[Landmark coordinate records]
+++
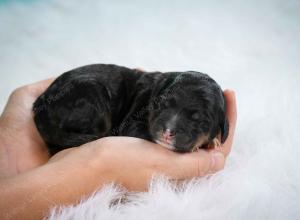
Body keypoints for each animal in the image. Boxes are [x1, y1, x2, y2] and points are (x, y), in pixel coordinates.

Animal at [32, 64, 229, 156]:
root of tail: (40, 107)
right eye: (162, 105)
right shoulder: (132, 123)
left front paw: (212, 141)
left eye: (199, 120)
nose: (167, 131)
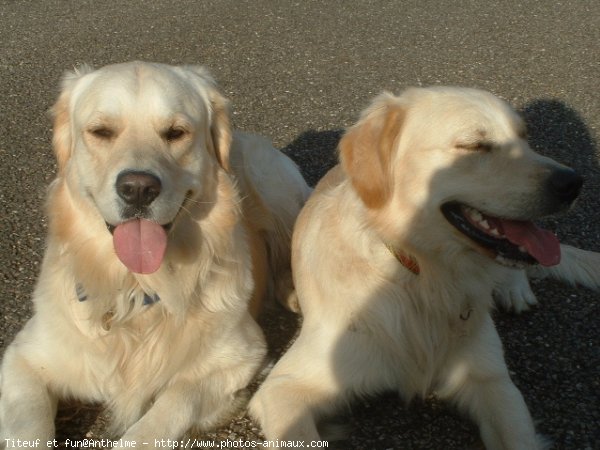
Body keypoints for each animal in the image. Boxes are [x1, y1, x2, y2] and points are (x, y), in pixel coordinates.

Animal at [0, 61, 310, 444]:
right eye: (101, 132)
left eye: (176, 133)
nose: (138, 188)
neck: (137, 288)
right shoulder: (23, 359)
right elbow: (27, 429)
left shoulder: (239, 356)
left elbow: (164, 412)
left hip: (276, 193)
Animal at [251, 86, 600, 448]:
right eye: (474, 146)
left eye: (524, 136)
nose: (573, 183)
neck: (420, 274)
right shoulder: (284, 388)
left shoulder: (491, 379)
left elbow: (518, 436)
+++
# Assignment
Repeat all of the records verbatim, leaving out the pictures.

# Output of the task
Body keypoints for each animal in the image. Boxes are [x1, y1, x2, y2] and points are (x, y), in pixel coordinates.

Animal at [32, 64, 229, 156]:
root of tail: (40, 107)
right eye: (162, 105)
right shoulder: (132, 123)
left front paw: (212, 141)
left eye: (199, 120)
nose: (167, 131)
Body keypoints for each animal in the image. Boxes are [x1, y1, x2, y2] and points are (x, y), in pixel coordinates.

Animal at [0, 61, 310, 444]:
right eye: (101, 132)
left eye: (176, 133)
nose: (138, 188)
neck: (137, 288)
right shoulder: (23, 359)
right elbow: (27, 429)
left shoulder: (239, 356)
left elbow: (164, 412)
left hip: (276, 193)
Animal at [251, 86, 600, 448]:
right eye: (474, 146)
left eye: (524, 136)
nose: (573, 183)
neck: (420, 274)
right shoulder: (284, 388)
left shoulder: (491, 379)
left elbow: (518, 436)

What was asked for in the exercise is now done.